I grabbed the door handle, hellbent on finding the noisiest coffee shop in town and hunkering down there for the duration. And realized pretty damn fast that wasn’t the next thing on our agenda. Lelo’s tiny landing was covered in the biggest bouquet of red roses I’d ever seen. A good six dozen of them, all tucked into a totally overburdened yellow basket with a little ribbon banner on a spiraled stick poking out the top.
To the lady in the blue sundress. Chad.
Oh, hell.
CHAPTER 9
I should have known we were in for trouble as soon as Carly got dressed this morning. She was wearing her shit-kicking boots. They hadn’t gotten that name by accident, and as usual when she wore them, she was leaving me and my Dockers in the dust. Lelo had given up walking and broken into a ground-eating jog. I was on the prowl with a wolf and a gamboling antelope. Or not—wolves probably eat antelope, and the kid wasn’t the item on Carly’s menu.

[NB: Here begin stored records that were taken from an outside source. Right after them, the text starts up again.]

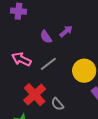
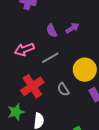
pink arrow: (21, 59) -> (24, 49), turned -54
gray semicircle: (57, 104) -> (63, 89), moved

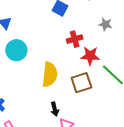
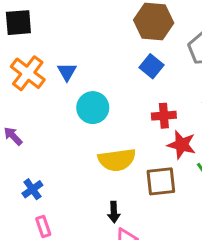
cyan circle: (16, 50) -> (93, 108), moved
yellow semicircle: (50, 74) -> (117, 160), turned 65

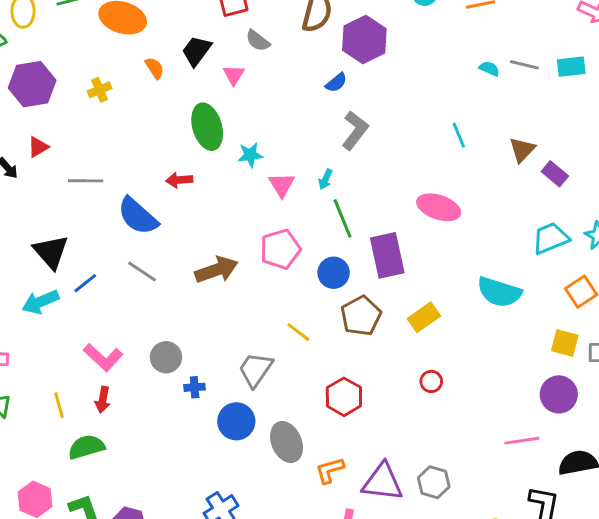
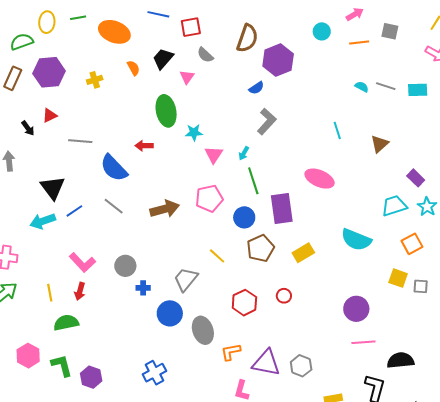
purple rectangle: (555, 174) -> (416, 178), moved
red circle: (431, 381) -> (284, 296), moved
purple circle: (559, 394) -> (356, 309), moved

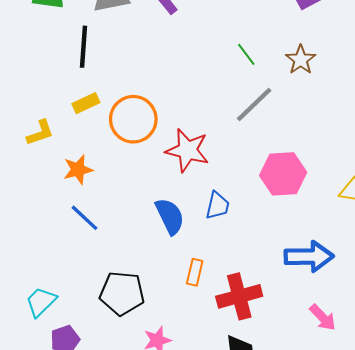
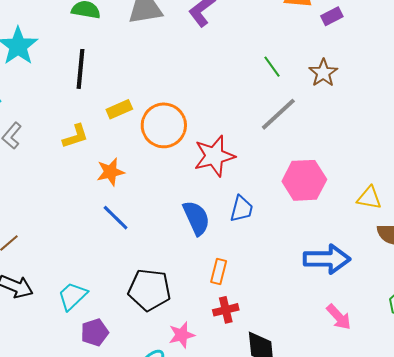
black line: (83, 47) -> (81, 69), moved
red star: (187, 150) -> (214, 156), turned -30
red cross: (239, 296) -> (226, 310), moved, size x0.6

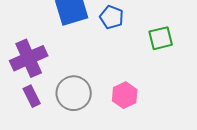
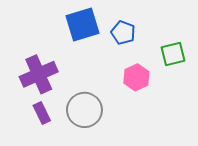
pink hexagon: (125, 95) -> (136, 77), moved

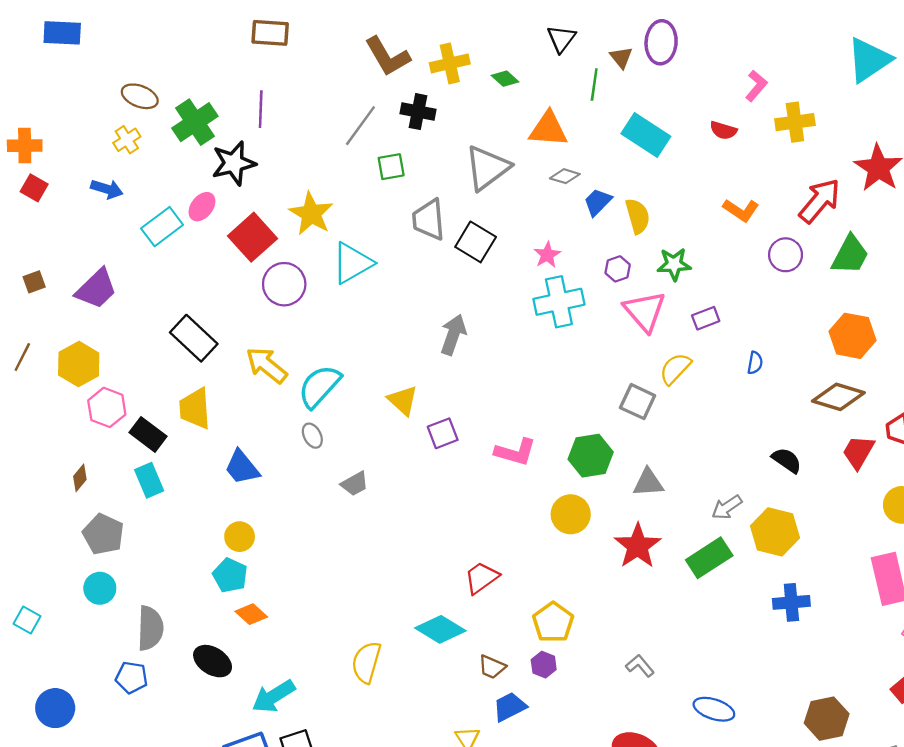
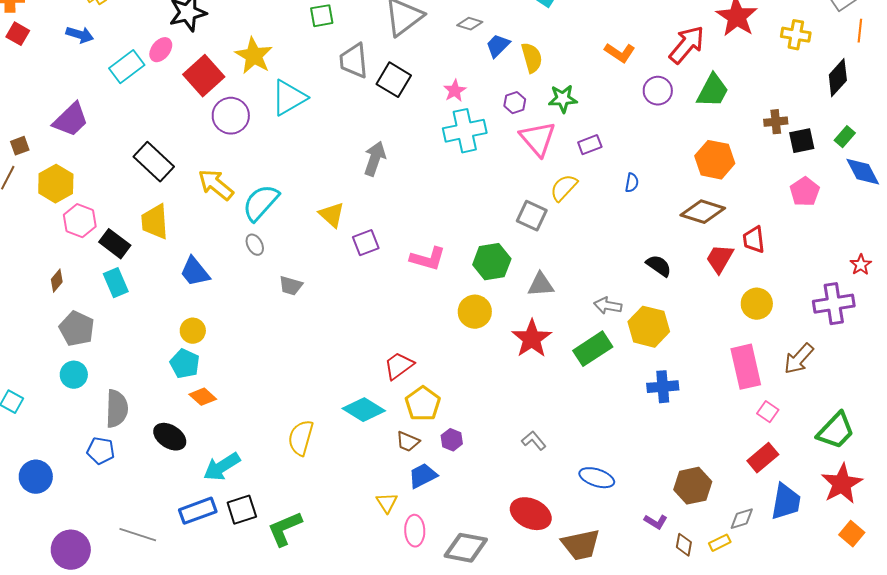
brown square: (34, 282) -> (20, 146), moved
gray trapezoid: (355, 484) -> (291, 286), turned 45
gray arrow: (727, 507) -> (608, 306), turned 44
yellow pentagon: (553, 622) -> (423, 404), moved

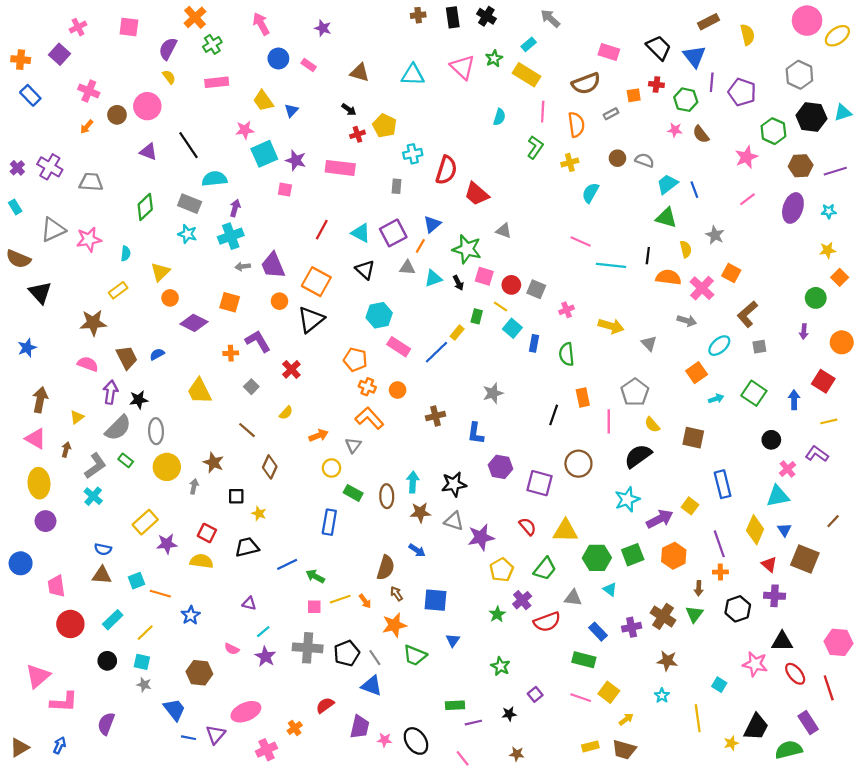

I hoped the florist had strong nerves.
“Where the hell are we going?” whispered Lelo. “And why are we going there so damn fast?”
“To see a guy about some flowers.”
She blinked. “Chad’s hotel is the other direction.”
Thank God. “Not that guy. Carly wants to know how the heck he knew where we were staying.” And why Chad Berrington was wasting good roses on her, but the florist probably wouldn’t know that.
“Uh, you’re kidding, right?” Lelo wasn’t gamboling anymore.
“Nope.” Not at all. Carly took privacy, hers and ours, very seriously.
The kid reached out and yanked the marauding wolf to a halt. Which was pretty impressive—Carly is hard to stop, especially when she’s on a rampage. “Wait.” Lelo sucked in a quick breath. “Half the people in town know where you’re staying by now.”
Carly looked totally mystified.
Teenager addressing idiot peons. “You sang over the edge of my freaking rooftop.”